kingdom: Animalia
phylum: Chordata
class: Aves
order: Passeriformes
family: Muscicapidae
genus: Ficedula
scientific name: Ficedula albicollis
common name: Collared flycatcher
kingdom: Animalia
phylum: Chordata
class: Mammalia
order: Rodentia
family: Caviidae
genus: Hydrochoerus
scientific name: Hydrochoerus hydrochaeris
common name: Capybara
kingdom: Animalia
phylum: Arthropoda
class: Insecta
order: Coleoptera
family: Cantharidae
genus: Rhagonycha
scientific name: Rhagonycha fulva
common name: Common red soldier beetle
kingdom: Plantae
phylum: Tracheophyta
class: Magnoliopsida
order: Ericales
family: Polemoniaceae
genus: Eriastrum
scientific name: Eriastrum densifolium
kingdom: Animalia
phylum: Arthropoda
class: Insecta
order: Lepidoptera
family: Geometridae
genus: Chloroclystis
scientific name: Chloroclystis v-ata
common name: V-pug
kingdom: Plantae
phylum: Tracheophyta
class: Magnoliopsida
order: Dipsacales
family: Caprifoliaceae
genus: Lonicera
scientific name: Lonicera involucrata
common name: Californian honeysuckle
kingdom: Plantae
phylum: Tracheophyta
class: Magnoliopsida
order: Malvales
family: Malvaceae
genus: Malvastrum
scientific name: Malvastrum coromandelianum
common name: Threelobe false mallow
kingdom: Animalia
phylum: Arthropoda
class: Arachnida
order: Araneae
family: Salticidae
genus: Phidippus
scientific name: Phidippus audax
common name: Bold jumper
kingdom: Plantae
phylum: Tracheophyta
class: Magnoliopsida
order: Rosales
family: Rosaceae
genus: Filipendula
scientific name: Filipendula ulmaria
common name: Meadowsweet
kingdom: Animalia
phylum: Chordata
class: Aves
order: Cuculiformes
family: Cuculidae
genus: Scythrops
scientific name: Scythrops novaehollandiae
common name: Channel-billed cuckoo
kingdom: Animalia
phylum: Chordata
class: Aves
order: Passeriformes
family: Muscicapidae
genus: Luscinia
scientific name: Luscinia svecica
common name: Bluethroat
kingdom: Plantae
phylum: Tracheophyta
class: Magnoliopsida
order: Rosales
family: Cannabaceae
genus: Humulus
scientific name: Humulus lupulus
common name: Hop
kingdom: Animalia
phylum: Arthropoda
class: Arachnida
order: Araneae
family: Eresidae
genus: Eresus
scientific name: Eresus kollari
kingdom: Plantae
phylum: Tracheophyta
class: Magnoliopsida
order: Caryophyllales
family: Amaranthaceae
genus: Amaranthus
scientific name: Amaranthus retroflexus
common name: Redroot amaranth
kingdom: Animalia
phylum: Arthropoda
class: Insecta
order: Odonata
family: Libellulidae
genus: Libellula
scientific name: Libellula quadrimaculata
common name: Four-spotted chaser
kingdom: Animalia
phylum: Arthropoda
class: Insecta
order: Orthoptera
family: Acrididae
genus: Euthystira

_ _ _ _

**Problem to work on:**
Copy out every line above for all the items, keeping each word, name and line order unchanged.

**Output below:**
kingdom: Animalia
phylum: Chordata
class: Aves
order: Passeriformes
family: Muscicapidae
genus: Ficedula
scientific name: Ficedula albicollis
common name: Collared flycatcher
kingdom: Animalia
phylum: Chordata
class: Mammalia
order: Rodentia
family: Caviidae
genus: Hydrochoerus
scientific name: Hydrochoerus hydrochaeris
common name: Capybara
kingdom: Animalia
phylum: Arthropoda
class: Insecta
order: Coleoptera
family: Cantharidae
genus: Rhagonycha
scientific name: Rhagonycha fulva
common name: Common red soldier beetle
kingdom: Plantae
phylum: Tracheophyta
class: Magnoliopsida
order: Ericales
family: Polemoniaceae
genus: Eriastrum
scientific name: Eriastrum densifolium
kingdom: Animalia
phylum: Arthropoda
class: Insecta
order: Lepidoptera
family: Geometridae
genus: Chloroclystis
scientific name: Chloroclystis v-ata
common name: V-pug
kingdom: Plantae
phylum: Tracheophyta
class: Magnoliopsida
order: Dipsacales
family: Caprifoliaceae
genus: Lonicera
scientific name: Lonicera involucrata
common name: Californian honeysuckle
kingdom: Plantae
phylum: Tracheophyta
class: Magnoliopsida
order: Malvales
family: Malvaceae
genus: Malvastrum
scientific name: Malvastrum coromandelianum
common name: Threelobe false mallow
kingdom: Animalia
phylum: Arthropoda
class: Arachnida
order: Araneae
family: Salticidae
genus: Phidippus
scientific name: Phidippus audax
common name: Bold jumper
kingdom: Plantae
phylum: Tracheophyta
class: Magnoliopsida
order: Rosales
family: Rosaceae
genus: Filipendula
scientific name: Filipendula ulmaria
common name: Meadowsweet
kingdom: Animalia
phylum: Chordata
class: Aves
order: Cuculiformes
family: Cuculidae
genus: Scythrops
scientific name: Scythrops novaehollandiae
common name: Channel-billed cuckoo
kingdom: Animalia
phylum: Chordata
class: Aves
order: Passeriformes
family: Muscicapidae
genus: Luscinia
scientific name: Luscinia svecica
common name: Bluethroat
kingdom: Plantae
phylum: Tracheophyta
class: Magnoliopsida
order: Rosales
family: Cannabaceae
genus: Humulus
scientific name: Humulus lupulus
common name: Hop
kingdom: Animalia
phylum: Arthropoda
class: Arachnida
order: Araneae
family: Eresidae
genus: Eresus
scientific name: Eresus kollari
kingdom: Plantae
phylum: Tracheophyta
class: Magnoliopsida
order: Caryophyllales
family: Amaranthaceae
genus: Amaranthus
scientific name: Amaranthus retroflexus
common name: Redroot amaranth
kingdom: Animalia
phylum: Arthropoda
class: Insecta
order: Odonata
family: Libellulidae
genus: Libellula
scientific name: Libellula quadrimaculata
common name: Four-spotted chaser
kingdom: Animalia
phylum: Arthropoda
class: Insecta
order: Orthoptera
family: Acrididae
genus: Euthystira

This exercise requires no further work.